In the records below, begin at the line that has "19: (379, 203, 0.33)" and stop after the line that has "32: (102, 206, 0.32)"; quote those lines verbatim and nothing more.
#### Records shown ####
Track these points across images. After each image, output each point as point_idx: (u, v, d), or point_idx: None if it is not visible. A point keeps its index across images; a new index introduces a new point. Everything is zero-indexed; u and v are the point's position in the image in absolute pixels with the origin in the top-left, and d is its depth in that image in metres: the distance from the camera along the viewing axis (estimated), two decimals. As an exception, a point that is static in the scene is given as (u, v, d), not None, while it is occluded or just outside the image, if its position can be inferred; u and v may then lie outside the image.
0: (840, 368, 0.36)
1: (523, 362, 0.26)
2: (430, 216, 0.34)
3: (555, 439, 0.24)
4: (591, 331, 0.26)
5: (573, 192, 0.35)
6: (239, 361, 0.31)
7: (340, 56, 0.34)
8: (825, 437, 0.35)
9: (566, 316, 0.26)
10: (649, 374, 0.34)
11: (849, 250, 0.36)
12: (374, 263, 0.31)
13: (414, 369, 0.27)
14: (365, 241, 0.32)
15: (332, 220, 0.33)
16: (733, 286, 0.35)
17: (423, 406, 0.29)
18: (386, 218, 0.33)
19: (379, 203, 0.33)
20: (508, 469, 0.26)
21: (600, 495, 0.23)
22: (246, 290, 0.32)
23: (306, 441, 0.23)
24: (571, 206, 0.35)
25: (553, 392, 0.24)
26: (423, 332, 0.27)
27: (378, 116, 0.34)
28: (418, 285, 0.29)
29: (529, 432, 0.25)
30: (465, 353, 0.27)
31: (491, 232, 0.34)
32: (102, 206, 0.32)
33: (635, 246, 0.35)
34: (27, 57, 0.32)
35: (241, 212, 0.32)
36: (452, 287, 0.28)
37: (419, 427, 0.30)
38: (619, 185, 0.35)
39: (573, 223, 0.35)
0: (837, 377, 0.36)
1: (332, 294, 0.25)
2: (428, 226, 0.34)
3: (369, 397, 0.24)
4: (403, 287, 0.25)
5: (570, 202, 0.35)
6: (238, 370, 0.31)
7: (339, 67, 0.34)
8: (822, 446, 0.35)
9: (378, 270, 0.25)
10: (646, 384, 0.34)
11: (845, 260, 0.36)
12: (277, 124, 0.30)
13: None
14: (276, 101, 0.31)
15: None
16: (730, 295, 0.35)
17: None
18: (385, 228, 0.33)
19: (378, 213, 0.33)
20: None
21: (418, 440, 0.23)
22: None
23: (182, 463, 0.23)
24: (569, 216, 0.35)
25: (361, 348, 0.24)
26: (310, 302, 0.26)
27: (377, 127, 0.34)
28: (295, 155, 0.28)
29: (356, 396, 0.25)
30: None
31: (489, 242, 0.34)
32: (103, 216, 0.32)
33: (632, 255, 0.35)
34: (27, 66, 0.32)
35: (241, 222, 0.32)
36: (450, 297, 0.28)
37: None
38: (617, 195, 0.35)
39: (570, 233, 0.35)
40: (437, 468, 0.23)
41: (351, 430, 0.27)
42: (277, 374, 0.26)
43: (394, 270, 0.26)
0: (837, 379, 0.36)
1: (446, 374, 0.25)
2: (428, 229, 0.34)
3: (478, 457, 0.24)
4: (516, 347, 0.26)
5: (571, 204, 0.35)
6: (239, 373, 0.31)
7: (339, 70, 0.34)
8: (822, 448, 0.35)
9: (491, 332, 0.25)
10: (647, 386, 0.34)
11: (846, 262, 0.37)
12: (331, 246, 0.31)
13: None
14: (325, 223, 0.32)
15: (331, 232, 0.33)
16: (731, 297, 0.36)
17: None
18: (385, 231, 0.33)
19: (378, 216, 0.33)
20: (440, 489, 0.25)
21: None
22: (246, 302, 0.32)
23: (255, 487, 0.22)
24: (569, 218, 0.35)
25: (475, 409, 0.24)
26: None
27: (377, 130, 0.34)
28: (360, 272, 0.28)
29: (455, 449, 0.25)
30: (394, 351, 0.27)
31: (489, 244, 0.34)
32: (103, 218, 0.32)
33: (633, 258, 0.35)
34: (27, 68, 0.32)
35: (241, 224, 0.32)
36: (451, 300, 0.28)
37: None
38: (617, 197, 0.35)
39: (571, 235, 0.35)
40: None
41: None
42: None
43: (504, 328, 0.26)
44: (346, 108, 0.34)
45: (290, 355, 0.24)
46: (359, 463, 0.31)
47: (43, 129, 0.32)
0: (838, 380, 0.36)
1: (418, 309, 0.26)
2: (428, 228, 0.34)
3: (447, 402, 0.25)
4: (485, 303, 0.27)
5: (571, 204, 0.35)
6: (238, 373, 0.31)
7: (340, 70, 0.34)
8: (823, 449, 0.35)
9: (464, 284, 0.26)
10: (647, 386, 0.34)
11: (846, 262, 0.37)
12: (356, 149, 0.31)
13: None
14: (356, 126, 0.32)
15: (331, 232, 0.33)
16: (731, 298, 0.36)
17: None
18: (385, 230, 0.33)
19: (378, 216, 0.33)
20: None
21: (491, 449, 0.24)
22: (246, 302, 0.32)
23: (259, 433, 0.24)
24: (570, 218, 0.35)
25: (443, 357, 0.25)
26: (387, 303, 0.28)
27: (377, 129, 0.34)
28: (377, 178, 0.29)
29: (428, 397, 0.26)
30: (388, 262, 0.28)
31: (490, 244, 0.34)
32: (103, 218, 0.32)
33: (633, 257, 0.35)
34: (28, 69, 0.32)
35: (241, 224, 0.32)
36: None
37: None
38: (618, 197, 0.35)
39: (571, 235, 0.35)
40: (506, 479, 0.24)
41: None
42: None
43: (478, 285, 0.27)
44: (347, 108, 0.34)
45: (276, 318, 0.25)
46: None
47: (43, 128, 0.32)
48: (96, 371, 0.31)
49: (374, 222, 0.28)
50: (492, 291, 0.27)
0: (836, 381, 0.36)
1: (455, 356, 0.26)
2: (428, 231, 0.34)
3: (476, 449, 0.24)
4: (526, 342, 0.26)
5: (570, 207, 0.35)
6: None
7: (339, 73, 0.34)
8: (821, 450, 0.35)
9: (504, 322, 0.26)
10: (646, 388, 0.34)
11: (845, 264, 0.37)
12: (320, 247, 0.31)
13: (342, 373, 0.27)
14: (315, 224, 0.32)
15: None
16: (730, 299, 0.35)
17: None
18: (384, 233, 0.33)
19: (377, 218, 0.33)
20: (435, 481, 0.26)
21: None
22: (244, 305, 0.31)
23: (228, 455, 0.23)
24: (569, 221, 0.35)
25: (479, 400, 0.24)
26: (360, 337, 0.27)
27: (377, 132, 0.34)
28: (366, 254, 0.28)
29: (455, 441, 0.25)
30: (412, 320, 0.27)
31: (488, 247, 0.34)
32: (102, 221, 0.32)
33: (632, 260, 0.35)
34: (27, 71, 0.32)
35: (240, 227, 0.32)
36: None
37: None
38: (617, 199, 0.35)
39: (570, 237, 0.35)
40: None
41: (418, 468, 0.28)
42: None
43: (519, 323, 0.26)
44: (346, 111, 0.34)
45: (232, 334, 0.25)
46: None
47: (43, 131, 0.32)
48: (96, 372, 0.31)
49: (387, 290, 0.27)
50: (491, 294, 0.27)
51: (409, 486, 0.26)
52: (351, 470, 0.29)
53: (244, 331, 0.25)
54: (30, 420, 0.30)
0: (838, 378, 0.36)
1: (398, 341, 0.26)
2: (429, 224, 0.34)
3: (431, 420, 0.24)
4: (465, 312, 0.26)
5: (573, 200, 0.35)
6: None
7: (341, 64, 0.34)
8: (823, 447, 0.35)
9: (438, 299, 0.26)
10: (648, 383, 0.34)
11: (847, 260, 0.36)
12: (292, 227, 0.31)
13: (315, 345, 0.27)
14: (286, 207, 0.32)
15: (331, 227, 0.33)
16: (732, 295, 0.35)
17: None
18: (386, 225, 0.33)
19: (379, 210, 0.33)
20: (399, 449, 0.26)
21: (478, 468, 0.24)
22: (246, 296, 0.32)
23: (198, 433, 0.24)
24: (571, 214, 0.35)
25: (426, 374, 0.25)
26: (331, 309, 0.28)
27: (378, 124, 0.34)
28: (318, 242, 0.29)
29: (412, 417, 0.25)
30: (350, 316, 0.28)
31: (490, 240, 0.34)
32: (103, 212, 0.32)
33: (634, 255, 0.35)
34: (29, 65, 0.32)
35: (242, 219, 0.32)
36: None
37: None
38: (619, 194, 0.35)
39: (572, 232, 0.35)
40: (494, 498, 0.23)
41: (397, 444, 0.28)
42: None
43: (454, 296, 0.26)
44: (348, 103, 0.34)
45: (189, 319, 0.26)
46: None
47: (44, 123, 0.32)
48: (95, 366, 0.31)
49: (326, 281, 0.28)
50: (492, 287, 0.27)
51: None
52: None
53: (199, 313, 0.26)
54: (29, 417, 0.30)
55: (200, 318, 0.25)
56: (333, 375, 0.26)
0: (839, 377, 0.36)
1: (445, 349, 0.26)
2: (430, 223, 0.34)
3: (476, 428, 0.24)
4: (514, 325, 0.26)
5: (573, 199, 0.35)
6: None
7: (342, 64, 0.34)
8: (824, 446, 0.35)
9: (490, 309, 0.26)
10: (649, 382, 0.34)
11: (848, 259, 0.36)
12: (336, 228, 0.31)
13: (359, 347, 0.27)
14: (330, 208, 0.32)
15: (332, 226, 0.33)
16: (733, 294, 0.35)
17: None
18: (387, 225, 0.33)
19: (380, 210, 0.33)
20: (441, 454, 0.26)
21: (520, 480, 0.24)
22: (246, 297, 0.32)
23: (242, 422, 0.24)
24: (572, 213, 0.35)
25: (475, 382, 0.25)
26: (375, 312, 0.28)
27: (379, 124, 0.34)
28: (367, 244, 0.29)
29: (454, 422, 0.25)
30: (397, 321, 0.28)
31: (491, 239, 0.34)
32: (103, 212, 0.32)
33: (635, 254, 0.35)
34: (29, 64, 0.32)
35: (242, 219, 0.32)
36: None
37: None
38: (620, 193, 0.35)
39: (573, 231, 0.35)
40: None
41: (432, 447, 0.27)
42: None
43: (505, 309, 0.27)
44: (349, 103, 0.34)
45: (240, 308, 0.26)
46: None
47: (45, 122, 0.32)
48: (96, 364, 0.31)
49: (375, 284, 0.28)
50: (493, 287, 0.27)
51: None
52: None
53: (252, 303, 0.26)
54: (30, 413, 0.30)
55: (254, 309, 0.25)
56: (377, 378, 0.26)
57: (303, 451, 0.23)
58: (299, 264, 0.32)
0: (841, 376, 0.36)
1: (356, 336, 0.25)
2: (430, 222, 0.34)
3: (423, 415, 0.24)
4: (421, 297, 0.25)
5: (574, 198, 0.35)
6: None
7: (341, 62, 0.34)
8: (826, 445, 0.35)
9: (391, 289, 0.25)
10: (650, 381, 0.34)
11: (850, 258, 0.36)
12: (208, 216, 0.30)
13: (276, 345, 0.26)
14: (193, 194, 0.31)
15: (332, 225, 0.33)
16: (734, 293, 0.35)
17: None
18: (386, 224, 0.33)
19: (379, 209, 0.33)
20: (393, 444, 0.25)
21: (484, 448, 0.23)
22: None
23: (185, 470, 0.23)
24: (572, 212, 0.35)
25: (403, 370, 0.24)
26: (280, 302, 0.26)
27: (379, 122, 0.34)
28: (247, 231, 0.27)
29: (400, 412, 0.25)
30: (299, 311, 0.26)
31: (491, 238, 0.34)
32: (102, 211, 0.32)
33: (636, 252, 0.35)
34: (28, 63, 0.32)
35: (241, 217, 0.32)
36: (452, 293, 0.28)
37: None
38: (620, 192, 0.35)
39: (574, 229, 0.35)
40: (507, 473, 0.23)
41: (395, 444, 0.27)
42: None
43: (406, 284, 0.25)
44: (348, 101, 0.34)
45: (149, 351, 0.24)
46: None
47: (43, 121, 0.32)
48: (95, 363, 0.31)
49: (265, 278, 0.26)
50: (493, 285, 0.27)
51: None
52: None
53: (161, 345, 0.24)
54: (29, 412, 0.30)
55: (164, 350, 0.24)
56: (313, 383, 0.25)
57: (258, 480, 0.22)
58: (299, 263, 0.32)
####
Exercise result ▸
19: (379, 203, 0.33)
20: (508, 469, 0.26)
21: (600, 495, 0.23)
22: (246, 290, 0.32)
23: (306, 441, 0.23)
24: (571, 206, 0.35)
25: (553, 392, 0.24)
26: (423, 332, 0.27)
27: (378, 116, 0.34)
28: (418, 285, 0.29)
29: (529, 432, 0.25)
30: (465, 353, 0.27)
31: (491, 232, 0.34)
32: (102, 206, 0.32)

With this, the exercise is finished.